A Sacramento superior court judge on Thursday denied a request for a preliminary injunction against California's new and groundbreaking domestic-partnership law, which was signed by former governor Gray Davis in September. The law, which will take effect in January 2005, offers same-sex couples many of the state-level rights and protections that married couples enjoy. Judge Thomas M. Cecil denied requests by Sen. Pete Knight and Randy Thomasson of the Campaign for California Families to halt state efforts to put the law into effect. Cecil ruled that Knight and Thomasson, who have brought legal challenges to the law claiming that it violates the state's voter-approved prohibition on gay marriage, had not shown that it was "reasonably probable" that the challenges would succeed.

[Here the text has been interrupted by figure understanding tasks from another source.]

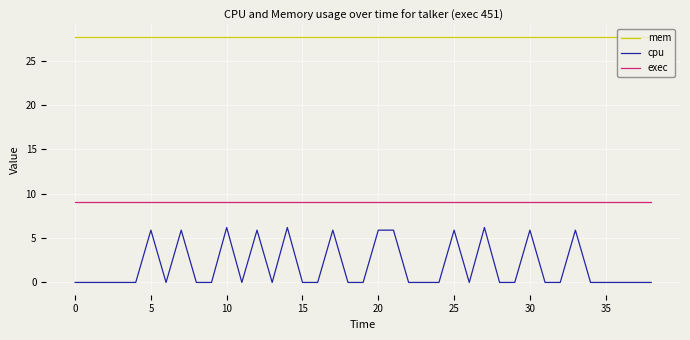

At 0, list the series in order from smallest to largest.

cpu, exec, mem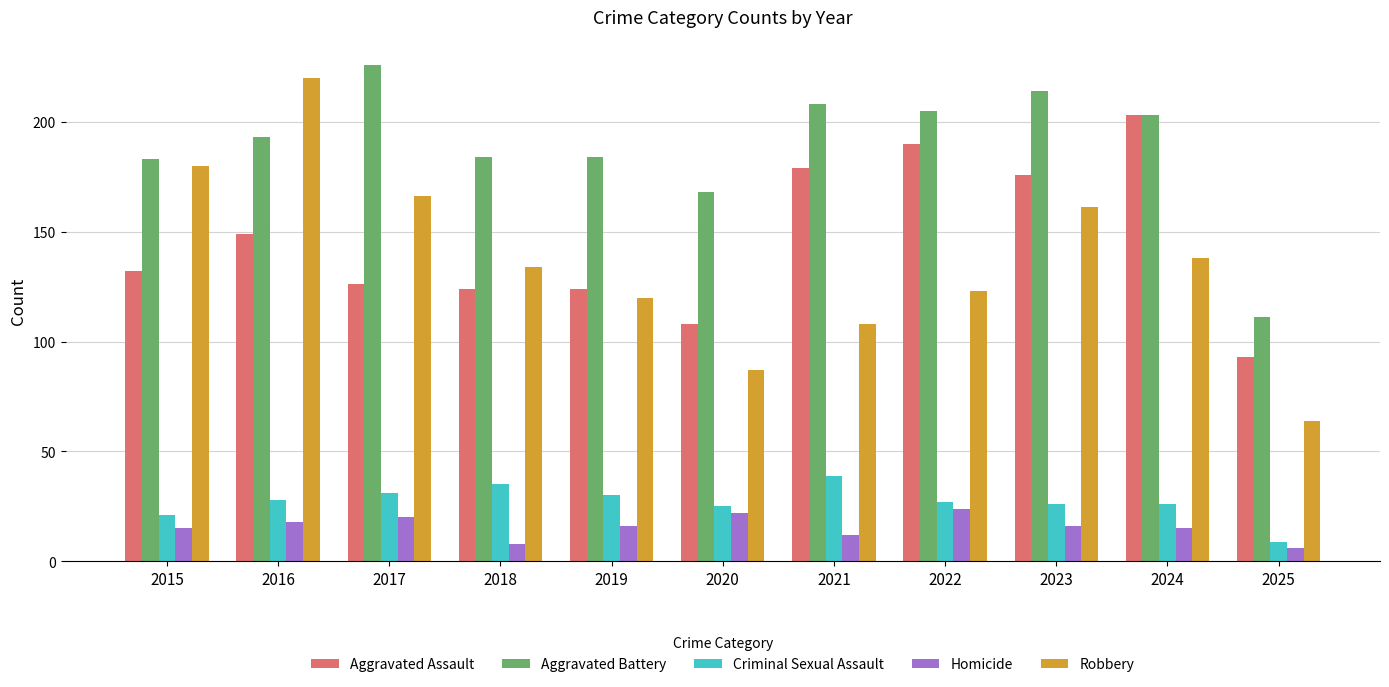

How many distinct data groups are displayed?

5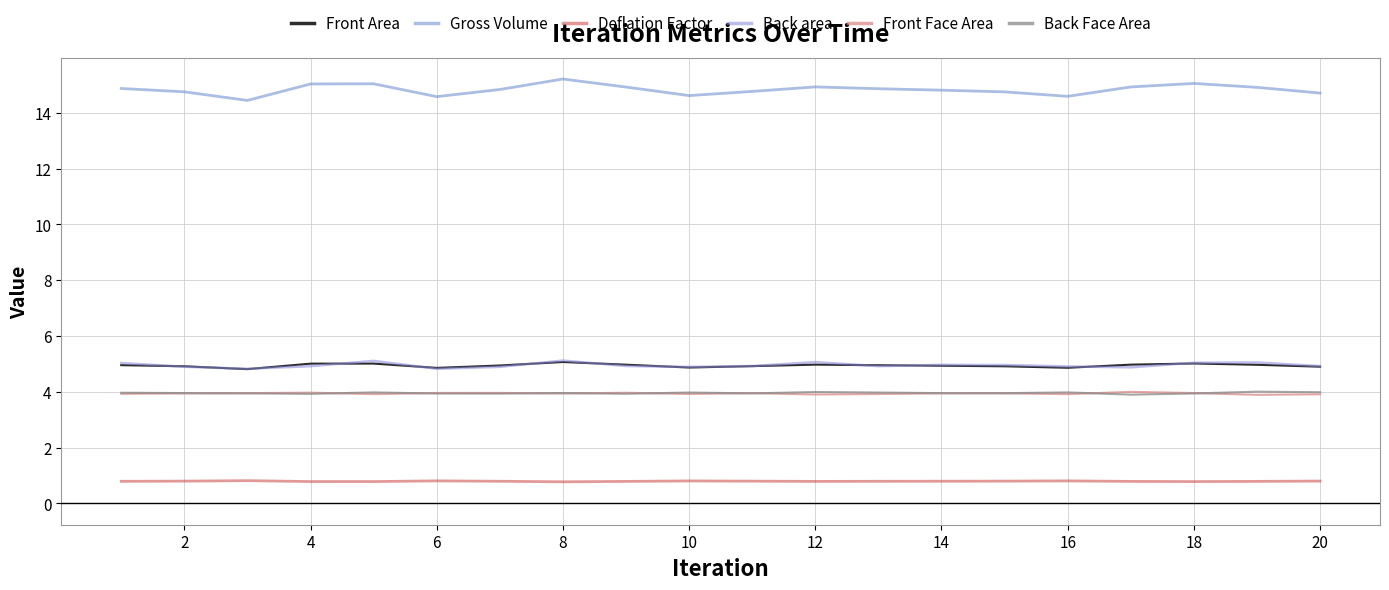

Is this an area chart (filled region under the line)?

No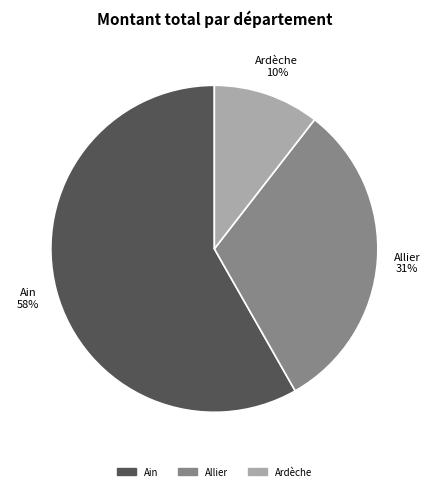

To the nearest percent, what is the difference between the largest and smallest slice percentages?

48%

The preliminary injunction sought by Knight and Thomasson would have prevented the state from explaining to Californians already registered as domestic partners that the new law will significantly increase the state-level rights and duties that come with domestic partnerships. "We are extremely relieved that the court did the right thing," said Johnny Symons and William Rogers, one of the 12 couples who intervened in the lawsuit to defend the new domestic-partnership law. "As parents, we are doing everything in our power to protect our two young children. But without the protections in [the DP law], our family will never have the same security as other families."
"This lawsuit puts our family in harm's way," said Kay Smith from Riverside, Calif., who is participating in the lawsuit with her partner. "I've been with my partner for more than 20 years, but if this lawsuit succeeds, I'd be seen as a legal stranger to the woman I love in all kinds of tough situations. The people of California believe in this legislation and in fairness for everyone, but a small and vocal group of extremists insists on trying to take that away. We need and deserve to be able to get married, but this law doesn't give us marriage; it just gives us some basic protections other families take for granted."
Earlier this year, 12 California couples who are registered domestic partners and Equality California, the statewide lesbian, gay, bisexual, and transgender advocacy organization that sponsored the new law, responded to lawsuits filed by Knight and Thomasson that sought to take away basic protections from same-sex couples and their families. Seven of the couples and Equality California are represented by the law office of Equality California vice president David C. Codell in Los Angeles; the American Civil Liberties Union; the ACLU affiliates in Northern California, Southern California, and San Diego; and the National Center for Lesbian Rights. Five of the couples are represented by the Lambda Legal Defense and Education Fund. Other couples participating in the lawsuit include a member of the state legislature, family court judges, a filmmaker, a schoolteacher, retirees, and a clergy member.
The new law provides basic protections and imposes significant responsibilities on registered domestic partners in California. Protections for families headed by same-sex couples include: community property, mutual responsibility for debt, parenting rights and obligations such as custody and support, and the ability to claim a partner's body after death. The law does not allow for joint tax filings or certain other protections under state law and does not provide access to over 1,000 federal protections that married couples enjoy.